His distorted features slipped into a highly charming grin. “Not exactly,” he said. “You can call that a sleight-of-mind. Another one of my gifts.”
She smiled and started to turn away, suddenly shy. “The way you handled Rhino…” he said.
She froze, every muscle tensed, as if expecting his next words to strike like a blow.
“It was beautiful,” he said. “You could have hurt him badly, yet you did not. You could have shamed him, too. I guess a lot of the guys think you did. But I know better. I saw the way you gave him a chance to strike you when you helped him up, gave him the pride of choosing to do the right thing. That was the most magnificent thing of all.

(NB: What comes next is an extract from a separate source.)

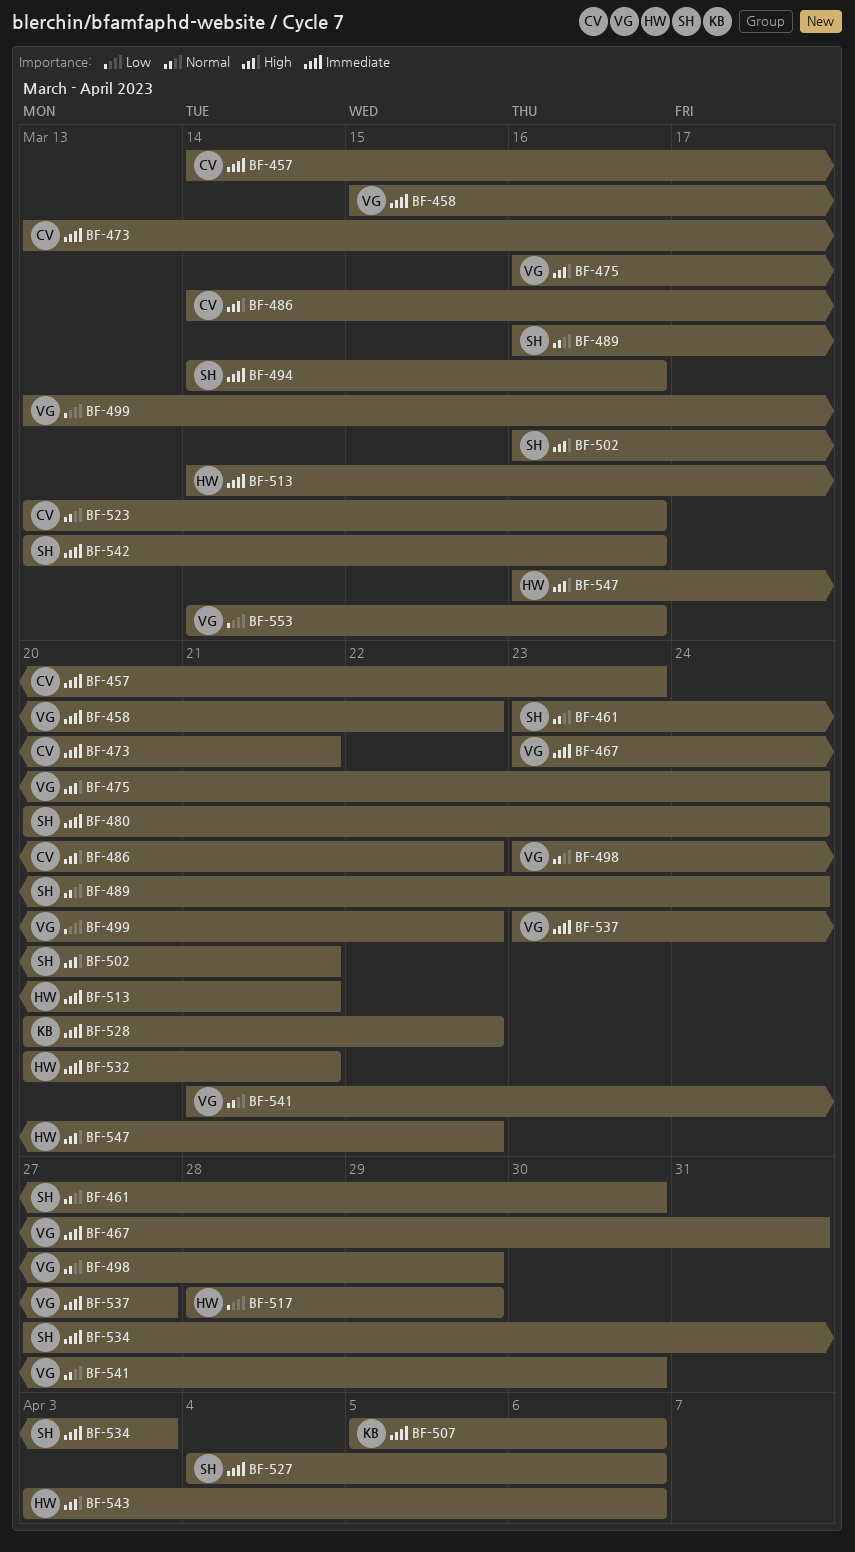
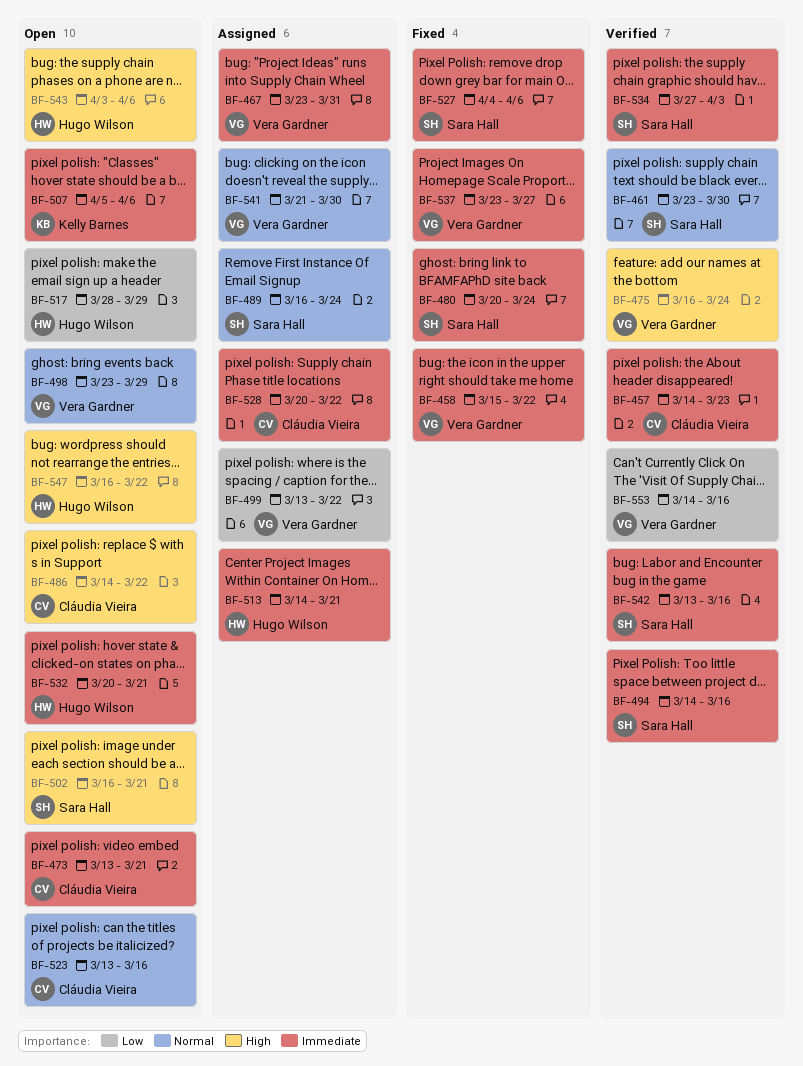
BF-528, owner: Kelly Barnes -> Cláudia Vieira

“You have an ace’s powers, but none of an ace’s arrogance. You have enormous strengths, but you use them with restraint — yes, and with love. That’s what this place” — he gestured around at the dark, rain-swept camp. — “what Fort Venceremos is all about. You show us the way that, yes, we shall overcome.”
She licked her lips and swallowed. She could find no words.
“I’d like to talk to you more,” he said. “I want to know you. May I see you sometime?”
She nodded, almost frantically, agitated by some emotion she could not identify and the coming transformation. “Ask Mark,” she said quickly. “He is a good man.”
She vanished into the bunker, leaving Eric in the rain.
“Check,” Croyd said, moving his bishop. It tipped over his knight en route. “Excuse it. These digits aren’t really designed for manipulation,”
“Uh-uh,” Mark said, shaking his head. “Can’t do that, man.”
For a being virtually bereft of mimetic muscles, Croyd could muster a hell of an outraged look. “Why the hell not?”
“Revealed check from my queen. Can’t put your own king in jeopardy, man.”